• _Assignment_: List every figure caption in the text on specialization and integration in leadership below, giving each figure's number and title.

Figure 1: Degree of Specialization or Integration

 

 

 

Figure 2:  Degree of Technical Content

 

 

Figure 3:  Tilt Figure 2 vertical to gain a new perspective

 

Figure 4:  Quadrant Leadership Model:  Operational-Technical, Integrated-Specialized

 

 

 

 

Figure 5:  Knowledge Areas by Quadrants: Technical Specialist, Operations Specialist, Technical Integrator, Integrative Operator

 

 

 

 

How it Works: an Historical Illustration

In modern complex organizations it is sometimes difficult to fully appreciate the tradeoffs and challenges of a particular HR strategy.  That is where history can be helpful.  This same problem of tradeoffs and challenges was confronted centuries ago, but while the problems were fundamentally the same, the patterns were not obscured as they are today by an avalanche of data and numbers which have become commonly available with computerized and networked databases.

Beginning around the time of the Renaissance and the Scientific Revolution, senior HR leaders (the  kings and queens and their advisors) found it necessary that their military leaders be able to employ increasingly complex technological systems over larger and more complex geographical and social domains.   To be able to develop new military technologies, technical specialists were sometimes needed.  To employ technologies in the field, brave and tactically adaptive 'operators' were in demand.  As fleets and navies grew larger and more complex, and there arose a nascent 'systems of systems', there was an increased need for integrators, officers who 'bring it all together', both on the sea and in the dock yards.  While this need became evident fairly early on, the harder question was how to develop such capabilities in the military-naval leaders of the day. 

            In those early days, navies were the most hi-tech and complex organizations on the planet, and not surprisingly the English became cutting edge innovators in the realm of maritime leader development. The English, by deliberate analysis or chance, realized there was a tradeoff or tension between 'specialized knowledge' and broader, more general-integrated knowledge.  This tension was depicted on the Quad Model, Figure 5.  The persons who fought and sailed were located in the left two quadrants, that occupied by 'specialists'. In the sea service, the earliest form of command was divided among specialists:  the specialist 'land warrior' came aboard ship to fight with pike and sword, and the more technical specialist 'tarpaulin'sailor, or 'Jack Tar', sailed and navigated the technically complex system known as the ship, or galleon. The 'tarpaulin' did not consider himself to be responsible for naval-military tactical decision, only for technical ship duties of ship navigation and transport of the 'warriors'.  The English eventually found this arrangement to be unsatisfactory. But how did they change the model, and how was this important?  And, more importantly for today, how did later generations of personnel managers reconcile the need for specialists and integrators in their organizations, and what strategies did they adopt that remain relevant today?

Saved entries

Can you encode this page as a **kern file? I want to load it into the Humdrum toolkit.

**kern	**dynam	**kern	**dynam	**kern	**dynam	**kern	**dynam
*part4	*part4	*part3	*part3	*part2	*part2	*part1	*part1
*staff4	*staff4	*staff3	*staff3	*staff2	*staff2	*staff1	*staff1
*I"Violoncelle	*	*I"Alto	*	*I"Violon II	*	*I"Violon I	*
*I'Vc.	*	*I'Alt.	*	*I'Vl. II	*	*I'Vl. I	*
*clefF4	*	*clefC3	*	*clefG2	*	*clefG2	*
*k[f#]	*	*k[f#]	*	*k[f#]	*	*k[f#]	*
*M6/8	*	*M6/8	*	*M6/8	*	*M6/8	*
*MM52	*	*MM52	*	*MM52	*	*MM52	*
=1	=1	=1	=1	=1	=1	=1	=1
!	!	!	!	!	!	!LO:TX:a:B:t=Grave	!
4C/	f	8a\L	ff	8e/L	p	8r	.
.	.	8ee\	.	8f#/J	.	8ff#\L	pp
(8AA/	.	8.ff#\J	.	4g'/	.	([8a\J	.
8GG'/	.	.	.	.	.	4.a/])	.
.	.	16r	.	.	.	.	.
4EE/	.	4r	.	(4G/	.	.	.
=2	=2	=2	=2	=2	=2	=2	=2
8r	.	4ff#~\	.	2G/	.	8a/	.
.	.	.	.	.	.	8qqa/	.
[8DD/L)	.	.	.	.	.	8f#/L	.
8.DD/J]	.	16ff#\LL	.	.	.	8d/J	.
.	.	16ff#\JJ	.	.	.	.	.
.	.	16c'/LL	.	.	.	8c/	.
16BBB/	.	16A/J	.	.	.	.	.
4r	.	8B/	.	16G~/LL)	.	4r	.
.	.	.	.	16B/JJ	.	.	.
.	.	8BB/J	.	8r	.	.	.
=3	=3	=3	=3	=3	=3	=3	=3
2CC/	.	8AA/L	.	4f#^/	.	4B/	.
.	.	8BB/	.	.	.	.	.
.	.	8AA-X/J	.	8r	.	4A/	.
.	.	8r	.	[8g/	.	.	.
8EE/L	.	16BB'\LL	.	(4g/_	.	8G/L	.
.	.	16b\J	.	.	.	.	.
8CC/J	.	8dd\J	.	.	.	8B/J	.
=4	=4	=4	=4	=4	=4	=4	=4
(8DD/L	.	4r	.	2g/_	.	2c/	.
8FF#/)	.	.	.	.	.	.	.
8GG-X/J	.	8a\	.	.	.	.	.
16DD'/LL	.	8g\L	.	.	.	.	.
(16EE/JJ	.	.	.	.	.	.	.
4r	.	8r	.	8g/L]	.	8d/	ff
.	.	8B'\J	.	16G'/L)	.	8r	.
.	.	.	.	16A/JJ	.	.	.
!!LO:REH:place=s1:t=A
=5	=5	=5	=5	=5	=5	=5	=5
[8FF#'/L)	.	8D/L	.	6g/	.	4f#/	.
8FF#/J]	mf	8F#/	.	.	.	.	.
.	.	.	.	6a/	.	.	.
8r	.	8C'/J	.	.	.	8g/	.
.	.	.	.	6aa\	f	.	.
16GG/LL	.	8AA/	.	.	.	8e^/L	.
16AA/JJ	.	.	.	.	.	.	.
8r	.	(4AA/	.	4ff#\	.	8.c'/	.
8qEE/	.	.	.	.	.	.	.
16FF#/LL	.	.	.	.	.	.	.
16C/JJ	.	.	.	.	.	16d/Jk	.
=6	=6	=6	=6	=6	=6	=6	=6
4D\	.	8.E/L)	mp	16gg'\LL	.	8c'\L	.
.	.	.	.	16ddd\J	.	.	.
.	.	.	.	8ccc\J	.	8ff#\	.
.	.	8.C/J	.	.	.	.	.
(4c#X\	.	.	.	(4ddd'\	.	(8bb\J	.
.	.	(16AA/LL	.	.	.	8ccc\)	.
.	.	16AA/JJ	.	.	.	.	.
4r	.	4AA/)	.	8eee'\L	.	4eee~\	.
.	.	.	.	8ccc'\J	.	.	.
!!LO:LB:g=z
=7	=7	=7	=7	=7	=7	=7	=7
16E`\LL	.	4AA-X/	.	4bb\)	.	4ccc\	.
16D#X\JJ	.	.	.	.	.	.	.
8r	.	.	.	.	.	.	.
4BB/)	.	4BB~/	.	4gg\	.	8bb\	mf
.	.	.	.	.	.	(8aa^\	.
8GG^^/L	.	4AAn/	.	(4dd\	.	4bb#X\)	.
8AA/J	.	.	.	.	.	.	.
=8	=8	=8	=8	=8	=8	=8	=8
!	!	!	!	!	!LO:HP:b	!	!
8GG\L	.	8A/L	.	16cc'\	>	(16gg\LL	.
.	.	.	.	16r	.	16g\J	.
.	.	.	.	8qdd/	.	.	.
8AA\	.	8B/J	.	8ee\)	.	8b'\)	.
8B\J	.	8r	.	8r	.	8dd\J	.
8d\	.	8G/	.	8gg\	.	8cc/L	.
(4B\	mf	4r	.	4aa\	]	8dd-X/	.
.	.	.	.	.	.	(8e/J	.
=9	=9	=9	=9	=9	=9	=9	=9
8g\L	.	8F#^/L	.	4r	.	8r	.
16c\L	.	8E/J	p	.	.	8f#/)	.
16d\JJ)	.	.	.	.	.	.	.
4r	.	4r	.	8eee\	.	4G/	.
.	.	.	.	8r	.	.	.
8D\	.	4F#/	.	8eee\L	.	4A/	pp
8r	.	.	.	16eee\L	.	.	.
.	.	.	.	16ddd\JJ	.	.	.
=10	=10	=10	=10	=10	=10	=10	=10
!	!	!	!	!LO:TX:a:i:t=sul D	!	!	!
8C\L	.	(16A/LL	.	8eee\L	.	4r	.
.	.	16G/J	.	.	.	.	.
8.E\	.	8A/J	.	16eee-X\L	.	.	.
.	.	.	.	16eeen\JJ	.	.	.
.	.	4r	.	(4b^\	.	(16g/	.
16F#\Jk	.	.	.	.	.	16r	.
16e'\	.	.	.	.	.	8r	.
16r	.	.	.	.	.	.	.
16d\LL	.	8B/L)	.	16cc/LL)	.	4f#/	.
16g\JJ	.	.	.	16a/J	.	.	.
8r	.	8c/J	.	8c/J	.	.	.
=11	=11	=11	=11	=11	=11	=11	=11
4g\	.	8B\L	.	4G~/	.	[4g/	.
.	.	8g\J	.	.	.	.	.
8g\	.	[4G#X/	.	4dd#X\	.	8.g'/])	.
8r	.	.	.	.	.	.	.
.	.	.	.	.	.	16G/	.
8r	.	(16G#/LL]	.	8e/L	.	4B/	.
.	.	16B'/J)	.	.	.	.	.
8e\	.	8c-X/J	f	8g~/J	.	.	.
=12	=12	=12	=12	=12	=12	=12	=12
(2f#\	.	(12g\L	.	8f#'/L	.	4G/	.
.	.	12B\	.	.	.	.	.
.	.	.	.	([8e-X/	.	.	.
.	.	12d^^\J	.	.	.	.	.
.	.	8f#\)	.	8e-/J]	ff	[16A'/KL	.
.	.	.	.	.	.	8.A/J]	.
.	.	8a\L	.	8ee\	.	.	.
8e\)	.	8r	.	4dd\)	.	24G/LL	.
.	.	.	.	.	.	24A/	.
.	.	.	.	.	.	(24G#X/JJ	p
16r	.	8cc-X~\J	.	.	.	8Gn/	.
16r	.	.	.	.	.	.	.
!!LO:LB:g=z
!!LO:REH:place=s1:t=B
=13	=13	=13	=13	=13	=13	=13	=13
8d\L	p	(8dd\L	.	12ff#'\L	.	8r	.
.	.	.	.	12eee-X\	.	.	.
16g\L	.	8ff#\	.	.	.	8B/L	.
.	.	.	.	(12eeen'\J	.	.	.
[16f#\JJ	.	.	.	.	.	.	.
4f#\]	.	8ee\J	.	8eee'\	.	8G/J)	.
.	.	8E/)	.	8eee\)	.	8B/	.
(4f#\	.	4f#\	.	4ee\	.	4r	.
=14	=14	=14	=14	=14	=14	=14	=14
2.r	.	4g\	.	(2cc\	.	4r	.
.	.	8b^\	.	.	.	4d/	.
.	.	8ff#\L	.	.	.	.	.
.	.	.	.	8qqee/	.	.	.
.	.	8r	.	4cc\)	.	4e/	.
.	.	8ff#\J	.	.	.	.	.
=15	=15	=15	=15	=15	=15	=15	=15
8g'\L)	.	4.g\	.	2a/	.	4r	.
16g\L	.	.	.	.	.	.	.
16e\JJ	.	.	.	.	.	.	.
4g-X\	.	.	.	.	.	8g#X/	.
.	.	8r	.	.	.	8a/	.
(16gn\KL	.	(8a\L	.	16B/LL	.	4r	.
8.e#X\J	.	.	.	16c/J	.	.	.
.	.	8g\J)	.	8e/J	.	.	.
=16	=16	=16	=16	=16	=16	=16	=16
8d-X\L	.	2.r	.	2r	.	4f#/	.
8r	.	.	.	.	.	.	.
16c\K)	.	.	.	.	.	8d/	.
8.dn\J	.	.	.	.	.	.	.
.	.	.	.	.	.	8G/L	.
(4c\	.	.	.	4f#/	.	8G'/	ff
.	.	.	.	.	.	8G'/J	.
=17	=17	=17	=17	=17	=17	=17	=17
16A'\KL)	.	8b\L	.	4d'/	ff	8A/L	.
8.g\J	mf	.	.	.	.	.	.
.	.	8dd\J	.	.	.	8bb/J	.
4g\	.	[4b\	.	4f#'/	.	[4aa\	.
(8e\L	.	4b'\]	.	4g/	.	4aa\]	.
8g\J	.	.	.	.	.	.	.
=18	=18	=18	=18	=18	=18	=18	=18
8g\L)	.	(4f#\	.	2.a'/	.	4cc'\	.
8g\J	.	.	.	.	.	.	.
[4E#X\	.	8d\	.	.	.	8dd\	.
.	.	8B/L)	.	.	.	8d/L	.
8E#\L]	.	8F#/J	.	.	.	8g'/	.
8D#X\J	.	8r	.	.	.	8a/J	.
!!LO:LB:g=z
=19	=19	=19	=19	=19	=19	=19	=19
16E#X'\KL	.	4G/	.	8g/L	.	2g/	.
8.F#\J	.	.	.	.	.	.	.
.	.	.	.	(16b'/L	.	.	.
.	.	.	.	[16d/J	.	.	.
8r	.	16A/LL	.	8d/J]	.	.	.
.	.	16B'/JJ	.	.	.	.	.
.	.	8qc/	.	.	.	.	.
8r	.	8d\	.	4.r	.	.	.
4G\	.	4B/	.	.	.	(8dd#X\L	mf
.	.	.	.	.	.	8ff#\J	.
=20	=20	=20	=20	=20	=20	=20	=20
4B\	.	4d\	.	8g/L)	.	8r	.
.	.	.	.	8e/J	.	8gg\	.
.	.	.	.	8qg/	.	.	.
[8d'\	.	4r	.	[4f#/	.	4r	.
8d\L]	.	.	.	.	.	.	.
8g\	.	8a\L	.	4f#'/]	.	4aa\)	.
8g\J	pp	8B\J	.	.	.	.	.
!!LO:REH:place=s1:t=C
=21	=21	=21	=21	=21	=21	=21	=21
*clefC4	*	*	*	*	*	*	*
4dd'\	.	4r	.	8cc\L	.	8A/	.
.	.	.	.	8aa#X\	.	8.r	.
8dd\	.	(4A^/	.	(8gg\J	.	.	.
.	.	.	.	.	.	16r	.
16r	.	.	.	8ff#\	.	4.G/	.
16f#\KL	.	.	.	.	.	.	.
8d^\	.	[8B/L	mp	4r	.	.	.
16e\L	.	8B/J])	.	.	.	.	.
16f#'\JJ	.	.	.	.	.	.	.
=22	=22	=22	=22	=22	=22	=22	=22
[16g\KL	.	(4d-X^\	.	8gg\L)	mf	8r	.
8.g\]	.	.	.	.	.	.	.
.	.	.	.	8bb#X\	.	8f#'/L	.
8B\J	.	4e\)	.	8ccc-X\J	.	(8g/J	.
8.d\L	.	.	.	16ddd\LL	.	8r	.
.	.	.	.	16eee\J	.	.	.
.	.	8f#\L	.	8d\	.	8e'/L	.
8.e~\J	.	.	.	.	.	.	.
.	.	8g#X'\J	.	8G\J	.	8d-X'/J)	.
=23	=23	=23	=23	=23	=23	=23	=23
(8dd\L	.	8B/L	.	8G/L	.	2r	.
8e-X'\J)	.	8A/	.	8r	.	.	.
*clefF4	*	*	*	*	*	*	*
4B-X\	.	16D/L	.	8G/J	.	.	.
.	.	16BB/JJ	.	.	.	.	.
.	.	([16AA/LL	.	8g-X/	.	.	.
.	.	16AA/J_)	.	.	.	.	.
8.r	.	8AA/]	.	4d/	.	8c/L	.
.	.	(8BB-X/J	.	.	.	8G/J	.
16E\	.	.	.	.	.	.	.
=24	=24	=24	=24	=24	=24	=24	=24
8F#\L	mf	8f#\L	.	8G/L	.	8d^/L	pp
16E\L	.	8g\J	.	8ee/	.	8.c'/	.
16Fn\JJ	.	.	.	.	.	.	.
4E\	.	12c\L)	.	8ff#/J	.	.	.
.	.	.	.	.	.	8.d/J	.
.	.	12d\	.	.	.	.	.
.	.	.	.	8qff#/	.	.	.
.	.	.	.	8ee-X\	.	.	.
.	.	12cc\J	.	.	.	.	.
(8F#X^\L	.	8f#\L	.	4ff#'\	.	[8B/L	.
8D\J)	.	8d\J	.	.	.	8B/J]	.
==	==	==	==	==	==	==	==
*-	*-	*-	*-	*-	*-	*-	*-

• _Answer for the task_:
Figure 1: Degree of Specialization or Integration
Figure 2: Degree of Technical Content
Figure 3: Tilt Figure 2 vertical to gain a new perspective
Figure 4: Quadrant Leadership Model: Operational-Technical, Integrated-Specialized
Figure 5: Knowledge Areas by Quadrants: Technical Specialist, Operations Specialist, Technical Integrator, Integrative Operator